The personal information of tens of thousands of California children — including their names, state achievement test scores, identification numbers and status in gifted or special-needs programs — is open to public view through a security loophole in dozens of school districts statewide that use a popular education software system.

Teacher names and employee identification numbers are also visible to anyone logging onto the system, which is used locally by school districts including San Francisco, San Jose and Hayward.

The problem occurs when the districts issue a generic password to teachers using the system. Until the teacher changes to a unique password, anyone can type in a teacher’s user name and generic password and gain access to information about students that is supposed to be guarded as closely as the gold in Fort Knox. …

San Francisco administrators immediately shut down access to the service, called OARS — Online Assessment Reporting System — after a reporter phoned and said she had been able to access student information for all the children in two middle-school classes where the teachers had not yet changed their passwords. …

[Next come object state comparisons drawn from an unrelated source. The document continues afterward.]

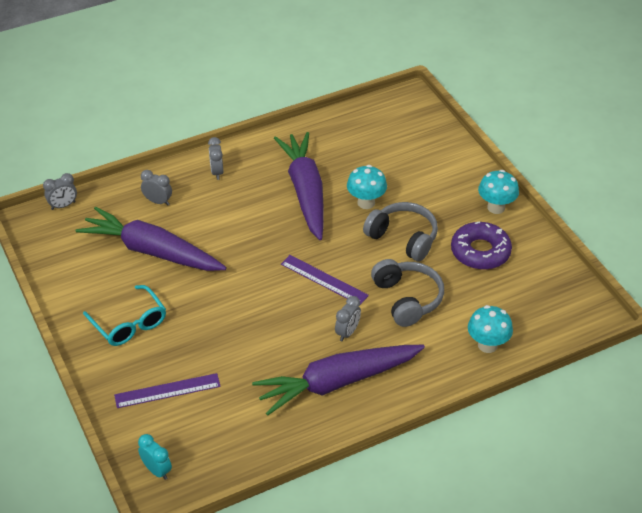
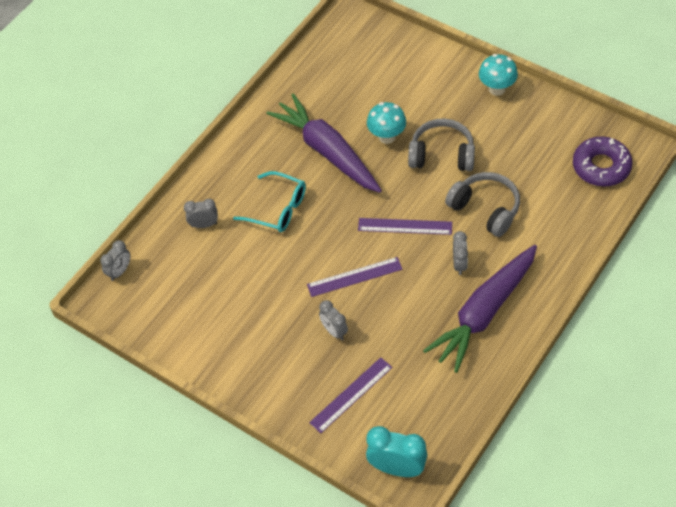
camera: 25 degrees left, 10 degrees up
(129, 324) = (270, 352): turquoise glasses -> turquoise glasses (278, 209)
(152, 251) = (236, 275): purple carrot -> none
(157, 470) = (397, 468): turquoise clock -> turquoise clock, size x1.64
(217, 172) = (234, 170): grey clock -> grey clock (334, 331)
(248, 299) = (354, 277): none -> purple ruler
(480, 252) = (513, 136): purple donut -> purple donut (601, 166)
(487, 345) = (577, 217): turquoise mushroom -> none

Most of the 96 districts statewide that use the system are in Southern California and the Central Valley. …

“We have confidence in the professionalism of our teachers” not to share their passwords, Bradshaw said.

But told how simple it was to gain access to the student records of any teacher who had not yet changed to a unique password, the administrators said they planned to make sure teachers did so.

“We will definitely monitor that,” Quinn said. “We don’t want anyone getting into student information.”